The agreement still needs to be approved by the City Council, as well as a judge.

LOS ANGELES (CN) — A longstanding legal dispute over the Lunada Bay Boys, once known as “America’s most notorious surf gang,” is finally at an end. Probably.

Lawyers told Superior Court Judge Lawrence Riff on Tuesday that the highly affluent city of Palos Verdes Estates, named as a defendant in the lawsuit, had reached a settlement with the two surfers — Cory Spencer and Diana Miernik — who accused the city of looking the other way amidst widespread reports of surf gang localism at the prized city-owned beach, Lunada Bay.

“In terms of the details of the agreement, I think we’re done dickering amongst lawyers,” Spencer and Miernik’s attorney, Kurt Franklin, told Riff.

The agreement still needs to be approved by the Palos Verdes Estates City Council, which is meeting Tuesday night in a closed session.

“As far as we’re concerned, it’s a done deal — pending City Council approval,” said Christopher Pisano, the lawyer representing the city, who added that the city manager, the executive who answers to the elected council, had already signed off on the agreement. “At the staff level, the city is agreeable.”

The attorneys revealed little about the terms of the settlement, except to say that it would involve a five-year consent decree, giving the court jurisdiction to enforce its terms. Franklin has said that his clients want the city to make improvements to the beach that would encourage visitors, including welcome signs, a safer trail leading from the bluffs down to the cove, water fountains and bike racks.
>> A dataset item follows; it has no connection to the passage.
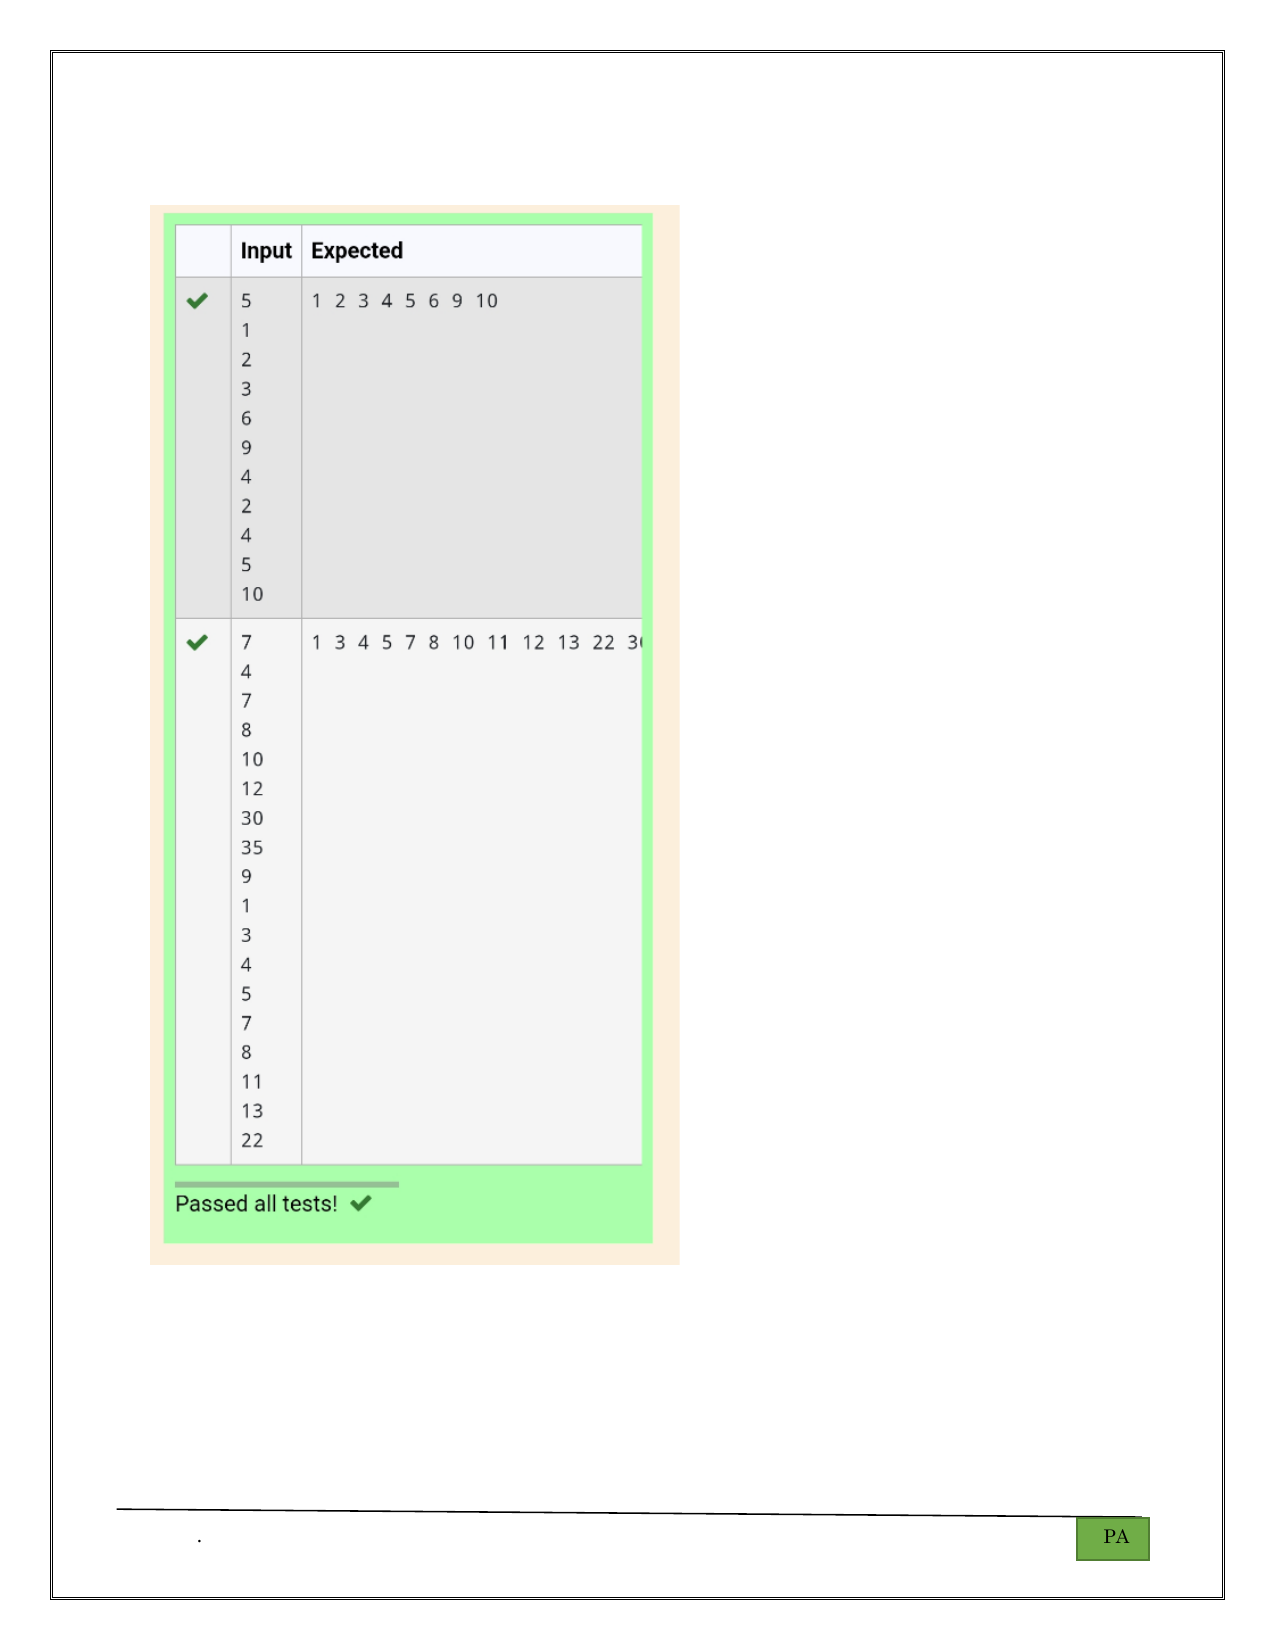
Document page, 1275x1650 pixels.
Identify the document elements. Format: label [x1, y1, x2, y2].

They also want increased police presence and a promisee to report all incidents of localism to the California Coastal Commission.

When their suit was first filed in 2016, Spencer and Miernik named 12 alleged members of the Lunada Bay Boys as defendants, calling them a “criminal street gang” and accusing them of “assault, battery, vandalism, intimidation, harassment [and] extortion.” One by one, all but one reached settlements, agreeing to stay away from the beach for a year and to pay between $35,000 and $90,000**.** Alan Johnson was the last defendant remaining when the trial started in early August.

Johnson’s lawyer said Tuesday that he, too, had reached a settlement with Spencer and Miernik, though it is conditional on the Palos Verdes City Council approving its own settlement.

Another plaintiff, the Coastal Protection Rangers, an advocacy group, has also been working on settlement with the two defendants, but it’s unclear if one has been reached.

Any settlement will also have to be approved by Judge Riff. The parties are expected to appear in court again on Wednesday afternoon to give an update.

After about three weeks of proceedings, the Lunada Bay trial was paused, when Judge Riff urged the parties to enter into negotiations, mediated by a different superior court judge, Timothy Dillon.

Lunada Bay is well known among Southern California surfers for its premier big waves — and for its localism. The Encyclopedia of Surfing once noted, “Visiting surfers since the early 1970s have had rocks thrown at them while walking down the cliffside Lunada trail, and returned from the water to find their car windows broken and their tires slashed — the work of local surfers, the sons of millionaires, determined to keep their break free of outsiders.”

But plaintiffs struggled, during the trial, to show that Lunada Bay localism was part of an organized effort, rather than just random acts of poor behavior. The plaintiffs called two alleged Bay Boys to the stand as hostile witnesses, both of whom denied the existence of the Bay Boys and of localism.

Riff has said that unless all parties reach settlements, the trial will restart on Thursday.